By Mike Stevens, USGTF contributing writer

Just ran across a study by a group named ARCCOS, a golf-tracking statistics organization that found over the last three years the average golfer has actually lost distance. Can it be? With all the technology involved in golf these days, from launch monitors to TrackMan to speed slots, the average golfer has lost about three yards. Maybe it is time to refer to that Shakespeare line, “A tale told by an idiot, full of sound and fury, signifying nothing.” Or, as Barnum may or may not have said, there’s one born every minute. Now, I don’t know how many drivers have been introduced over the past three years, but I’d guess in the hundreds. Every club was touted as the longest ever assembled. Yet, for all that $500 or more invested, the net result – three yards less.

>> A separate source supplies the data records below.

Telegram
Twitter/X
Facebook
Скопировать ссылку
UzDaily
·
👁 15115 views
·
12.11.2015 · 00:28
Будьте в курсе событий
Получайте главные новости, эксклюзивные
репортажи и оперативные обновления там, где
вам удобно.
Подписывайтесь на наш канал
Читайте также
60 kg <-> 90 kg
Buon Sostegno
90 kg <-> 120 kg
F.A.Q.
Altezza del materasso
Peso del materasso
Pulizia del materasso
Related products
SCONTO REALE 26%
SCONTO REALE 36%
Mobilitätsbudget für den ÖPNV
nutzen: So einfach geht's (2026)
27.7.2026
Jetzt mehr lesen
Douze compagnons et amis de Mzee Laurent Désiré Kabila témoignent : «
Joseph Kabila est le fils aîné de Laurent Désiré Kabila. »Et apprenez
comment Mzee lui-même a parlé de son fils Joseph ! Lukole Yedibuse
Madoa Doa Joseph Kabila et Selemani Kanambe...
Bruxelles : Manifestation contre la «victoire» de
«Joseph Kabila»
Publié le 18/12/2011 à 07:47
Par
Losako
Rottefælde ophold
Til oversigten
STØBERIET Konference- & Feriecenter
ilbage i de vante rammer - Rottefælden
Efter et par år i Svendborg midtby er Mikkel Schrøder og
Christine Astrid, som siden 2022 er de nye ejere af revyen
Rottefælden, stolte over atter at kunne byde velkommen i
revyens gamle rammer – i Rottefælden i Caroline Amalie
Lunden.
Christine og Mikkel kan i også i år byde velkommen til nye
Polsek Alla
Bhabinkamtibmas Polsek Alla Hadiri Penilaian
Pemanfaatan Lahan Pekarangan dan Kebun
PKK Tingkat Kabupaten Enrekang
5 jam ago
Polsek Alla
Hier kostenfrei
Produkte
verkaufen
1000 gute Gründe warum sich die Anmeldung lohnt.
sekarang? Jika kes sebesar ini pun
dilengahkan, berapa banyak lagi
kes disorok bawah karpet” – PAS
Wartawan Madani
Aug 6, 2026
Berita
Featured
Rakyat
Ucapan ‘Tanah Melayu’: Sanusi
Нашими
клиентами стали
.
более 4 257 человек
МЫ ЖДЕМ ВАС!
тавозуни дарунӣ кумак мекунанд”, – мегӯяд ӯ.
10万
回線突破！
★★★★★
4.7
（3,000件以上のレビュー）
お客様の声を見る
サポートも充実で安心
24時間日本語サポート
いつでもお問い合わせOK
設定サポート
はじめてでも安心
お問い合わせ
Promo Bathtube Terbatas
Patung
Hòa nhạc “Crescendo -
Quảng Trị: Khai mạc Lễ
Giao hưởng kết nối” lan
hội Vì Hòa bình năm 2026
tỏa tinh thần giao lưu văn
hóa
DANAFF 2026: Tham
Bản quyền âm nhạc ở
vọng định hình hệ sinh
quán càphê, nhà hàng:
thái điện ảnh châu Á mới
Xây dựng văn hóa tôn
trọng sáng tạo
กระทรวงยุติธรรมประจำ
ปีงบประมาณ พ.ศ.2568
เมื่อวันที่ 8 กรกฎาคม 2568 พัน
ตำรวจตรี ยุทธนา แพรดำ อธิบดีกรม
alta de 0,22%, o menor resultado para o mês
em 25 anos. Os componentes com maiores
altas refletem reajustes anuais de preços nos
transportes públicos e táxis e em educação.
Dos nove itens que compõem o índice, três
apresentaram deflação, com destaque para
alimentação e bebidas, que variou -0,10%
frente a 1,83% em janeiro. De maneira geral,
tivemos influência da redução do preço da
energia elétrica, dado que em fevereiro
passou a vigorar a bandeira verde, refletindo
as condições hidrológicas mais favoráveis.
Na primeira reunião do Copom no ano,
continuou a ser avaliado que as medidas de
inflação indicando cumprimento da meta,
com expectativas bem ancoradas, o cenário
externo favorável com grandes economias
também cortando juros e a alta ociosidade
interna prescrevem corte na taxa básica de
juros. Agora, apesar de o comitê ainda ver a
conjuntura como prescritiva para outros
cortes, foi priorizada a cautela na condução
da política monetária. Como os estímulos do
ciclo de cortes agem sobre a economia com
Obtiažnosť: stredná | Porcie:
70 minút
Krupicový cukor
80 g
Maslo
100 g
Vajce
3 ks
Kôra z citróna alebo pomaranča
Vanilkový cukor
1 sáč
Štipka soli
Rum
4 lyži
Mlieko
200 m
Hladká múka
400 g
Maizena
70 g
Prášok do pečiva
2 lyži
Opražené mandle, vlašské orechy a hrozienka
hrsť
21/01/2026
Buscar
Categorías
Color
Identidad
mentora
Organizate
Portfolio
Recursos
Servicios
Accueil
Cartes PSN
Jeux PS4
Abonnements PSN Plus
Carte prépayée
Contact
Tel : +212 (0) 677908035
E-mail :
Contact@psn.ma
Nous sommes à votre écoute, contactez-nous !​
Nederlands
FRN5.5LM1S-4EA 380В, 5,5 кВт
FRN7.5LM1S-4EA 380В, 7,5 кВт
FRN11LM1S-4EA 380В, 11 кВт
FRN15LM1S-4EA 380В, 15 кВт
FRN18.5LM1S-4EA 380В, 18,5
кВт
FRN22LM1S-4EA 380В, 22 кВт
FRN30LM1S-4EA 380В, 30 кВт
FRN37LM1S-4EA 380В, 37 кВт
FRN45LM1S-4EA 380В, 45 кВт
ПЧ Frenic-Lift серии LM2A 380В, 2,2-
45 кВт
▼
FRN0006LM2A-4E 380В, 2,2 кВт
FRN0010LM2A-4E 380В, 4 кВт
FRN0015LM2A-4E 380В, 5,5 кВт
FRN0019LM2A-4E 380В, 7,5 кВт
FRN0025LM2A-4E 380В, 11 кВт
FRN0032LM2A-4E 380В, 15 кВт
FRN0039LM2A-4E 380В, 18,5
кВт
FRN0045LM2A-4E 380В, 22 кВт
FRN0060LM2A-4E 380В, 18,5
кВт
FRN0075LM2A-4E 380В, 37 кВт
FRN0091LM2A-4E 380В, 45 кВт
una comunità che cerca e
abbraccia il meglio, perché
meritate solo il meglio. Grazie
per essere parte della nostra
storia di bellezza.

Time to be honest. Golf requires effort. I didn’t become good because of my wallet. I spent hours on the range applying sound fundamental techniques. I rehearsed specific motions over and over until they became second nature. Only after that did I settle on a set of clubs that gave me good results. Did I try a new driver now and then? Of course; it’s human nature to fall for the hype sometimes. But the real secret to improving one’s game is to develop a swing that encompasses a good path and getting the clubhead squarely on the ball, then doing it time after time. If it was simply about equipment, then everyone would be good.